See the Rapid Power-Up Development Guide and in particular the section on privileged modules for more information.
Function Debugging Tips
Functions execute Storm, so standard Storm debugging tips still apply to all code within the function itself (and to the Storm code that invokes the function, of course). The following additional tips apply to functions in particular.
Use the right type of function for your use case. Each Storm function serves a different purpose; be clear on what type of function you need for a given situation.

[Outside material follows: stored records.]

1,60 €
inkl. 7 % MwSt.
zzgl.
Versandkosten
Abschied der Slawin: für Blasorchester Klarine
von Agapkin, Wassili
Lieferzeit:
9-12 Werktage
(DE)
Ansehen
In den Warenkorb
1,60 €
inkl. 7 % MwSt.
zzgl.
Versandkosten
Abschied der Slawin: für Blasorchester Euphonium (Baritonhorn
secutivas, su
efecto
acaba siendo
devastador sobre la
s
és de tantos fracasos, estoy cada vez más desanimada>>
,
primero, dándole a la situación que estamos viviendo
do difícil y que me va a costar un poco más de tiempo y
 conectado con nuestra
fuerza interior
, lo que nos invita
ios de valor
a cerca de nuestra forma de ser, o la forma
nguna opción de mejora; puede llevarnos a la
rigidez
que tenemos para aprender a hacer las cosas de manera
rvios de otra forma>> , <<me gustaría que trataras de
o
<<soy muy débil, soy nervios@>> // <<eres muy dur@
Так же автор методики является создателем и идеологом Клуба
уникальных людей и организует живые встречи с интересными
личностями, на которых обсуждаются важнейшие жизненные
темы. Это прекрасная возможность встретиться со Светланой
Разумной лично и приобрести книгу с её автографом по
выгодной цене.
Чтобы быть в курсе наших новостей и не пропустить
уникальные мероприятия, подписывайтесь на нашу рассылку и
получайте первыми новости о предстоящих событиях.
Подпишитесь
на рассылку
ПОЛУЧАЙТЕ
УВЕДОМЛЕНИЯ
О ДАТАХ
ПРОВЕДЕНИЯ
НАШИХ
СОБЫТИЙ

For example, a node yielder can yield multiple nodes. A callable function can also yield multiple nodes (e.g., by returning a set or list object). But there can be significant (even damaging) performance differences between the two, depending on the nature of the function.
A node yielder yields a generator object that can incrementally provide results (i.e., for a streaming effect). When written as a node yielder, a function to lift every node in a Cortex is workable, even for large result sets:
function allnodes() { .created }
You could write the same function as a callable function, but it would likely blow up your system by consuming all available memory. A callable function can only return exactly one object; it can’t stream results. You could write a callable function to lift each node, add it to a set object, and have the function return the set. But the callable function will need to construct and store the entire set in memory until the object can be returned:
// NEVER DO THIS
function allnodes() {
$set = ([])
.created
$set.add($node)
fini { return($set) }
}
While this is an extreme example, it serves to illustrate some of the differences between function types.

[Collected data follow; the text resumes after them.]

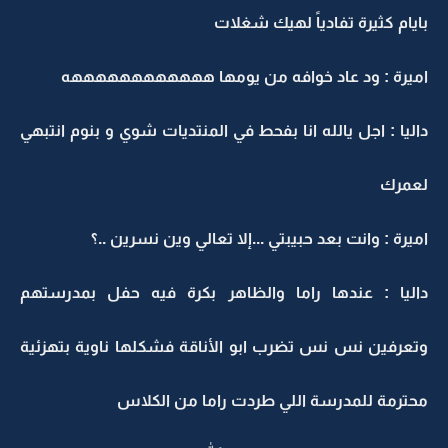
بايام كثيرة تفادياً لهيك شغلات
اميرة : ود عاد خوافه من يومها ههههههههههههه
داليا : اجل يالله انا بفحط في المنتديات شوي و بنوم انتبهي
لعمرك
اميرة : وانت بعد حبيبتي ...إلا تعالي وين نسرين ..؟
داليا : عندها راما والظاهر بكرة فيه حفل بمدرستهم
وتعرفين نس نس تضرب ابو الأناقة فشكلها ناوية بتهزئية
محترمة للمدرسة اللي طردت راما من الكلاس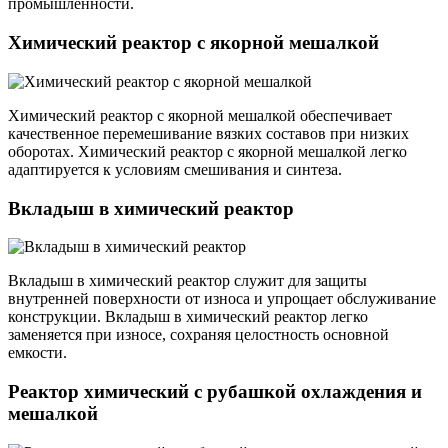
промышленности.
Химический реактор с якорной мешалкой
Химический реактор с якорной мешалкой обеспечивает
качественное перемешивание вязких составов при низких
оборотах. Химический реактор с якорной мешалкой легко
адаптируется к условиям смешивания и синтеза.
Вкладыш в химический реактор
Вкладыш в химический реактор служит для защиты
внутренней поверхности от износа и упрощает обслуживание
конструкции. Вкладыш в химический реактор легко
заменяется при износе, сохраняя целостность основной
емкости.
Реактор химический с рубашкой охлаждения и
мешалкой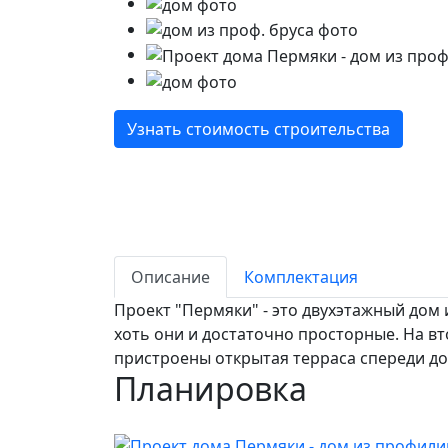
Узнать стоимость строительства
Описание
Комплектация
Проект "Пермяки" - это двухэтажный дом
хоть они и достаточно просторные. На вт
пристроены открытая терраса спереди до
Планировка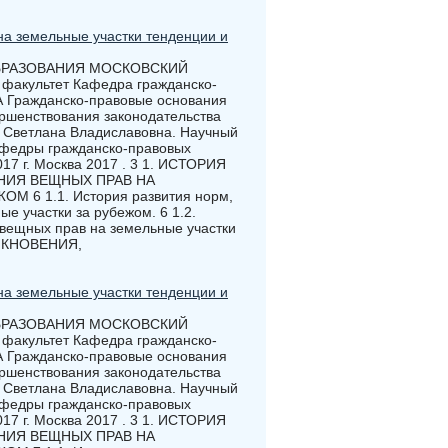
на земельные участки тенденции и
БРАЗОВАНИЯ МОСКОВСКИЙ
культет Кафедра гражданско-
ражданско-правовые основания
ершенствования законодательства
 Светлана Владиславовна. Научный
кафедры гражданско-правовых
17 г. Москва 2017 . 3 1. ИСТОРИЯ
НИЯ ВЕЩНЫХ ПРАВ НА
6 1.1. История развития норм,
е участки за рубежом. 6 1.2.
 вещных прав на земельные участки
НИКНОВЕНИЯ,
на земельные участки тенденции и
БРАЗОВАНИЯ МОСКОВСКИЙ
культет Кафедра гражданско-
ражданско-правовые основания
ершенствования законодательства
 Светлана Владиславовна. Научный
кафедры гражданско-правовых
17 г. Москва 2017 . 3 1. ИСТОРИЯ
НИЯ ВЕЩНЫХ ПРАВ НА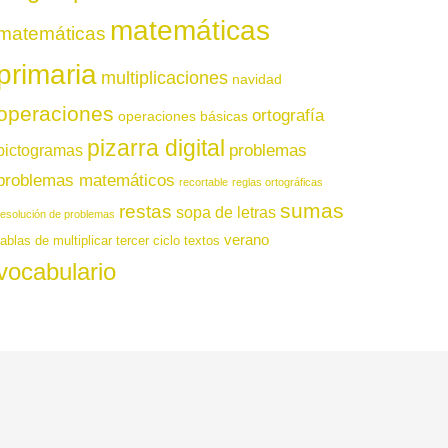
matemáticas
matemáticas
primaria
multiplicaciones
navidad
operaciones
ortografía
operaciones básicas
pizarra digital
pictogramas
problemas
problemas matemáticos
recortable
reglas ortográficas
sumas
restas
sopa de letras
resolución de problemas
verano
tablas de multiplicar
tercer ciclo
textos
vocabulario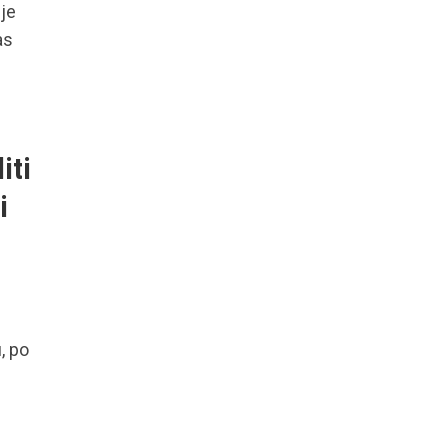
je
as
iti
i
, po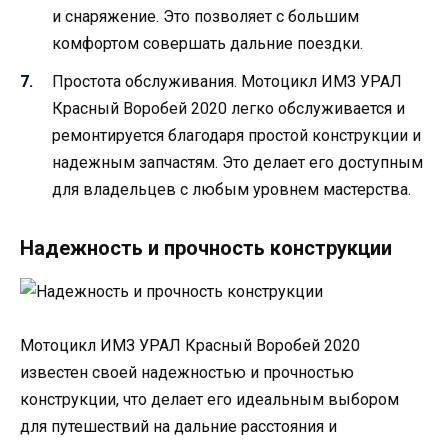
и снаряжение. Это позволяет с большим
комфортом совершать дальние поездки.
Простота обслуживания. Мотоцикл ИМЗ УРАЛ
Красный Воробей 2020 легко обслуживается и
ремонтируется благодаря простой конструкции и
надежным запчастям. Это делает его доступным
для владельцев с любым уровнем мастерства.
Надежность и прочность конструкции
Мотоцикл ИМЗ УРАЛ Красный Воробей 2020
известен своей надежностью и прочностью
конструкции, что делает его идеальным выбором
для путешествий на дальние расстояния и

Ensure necessary keywords are present for your function type. Synapse determines “what kind” of function
is present and how to execute it based on keywords (e.g., return()
for callable functions, emit
for
data emitters). If you write a node yielder function with a return()
statement, Synapse will attempt to
execute it as a callable function. Similarly, a callable function that is missing a return()
will not
execute properly.
Note
Data emitters and node yielders may fail to emit data or yield nodes, based on the input to the
function and the function’s code. In these situations it can be challenging to determine whether a
function that is “not doing anything” is a yielder / emitter that is failing to produce output, or a
callable function that is missing a return()
statement.
Understand pipeline interactions between functions and Storm logic that invokes them. By default, functions do not interact with the Storm pipeline that invokes them.
If you want a function to operate on nodes in the invoking Storm pipeline, you must invoke the function in such a way as to do this.
Note
If a function is written to operate on or iterate over nodes, and there are no nodes in the pipeline (based on previously executing Storm logic), the function will not execute.
If you want the invoking Storm pipeline to operate on the function’s output, you must ensure that the
output is returned to the pipeline (e.g., assign the function’s output to a variable; use the yield
keyword to yield any nodes into the pipeline; use a for loop to iterate over function results; etc.).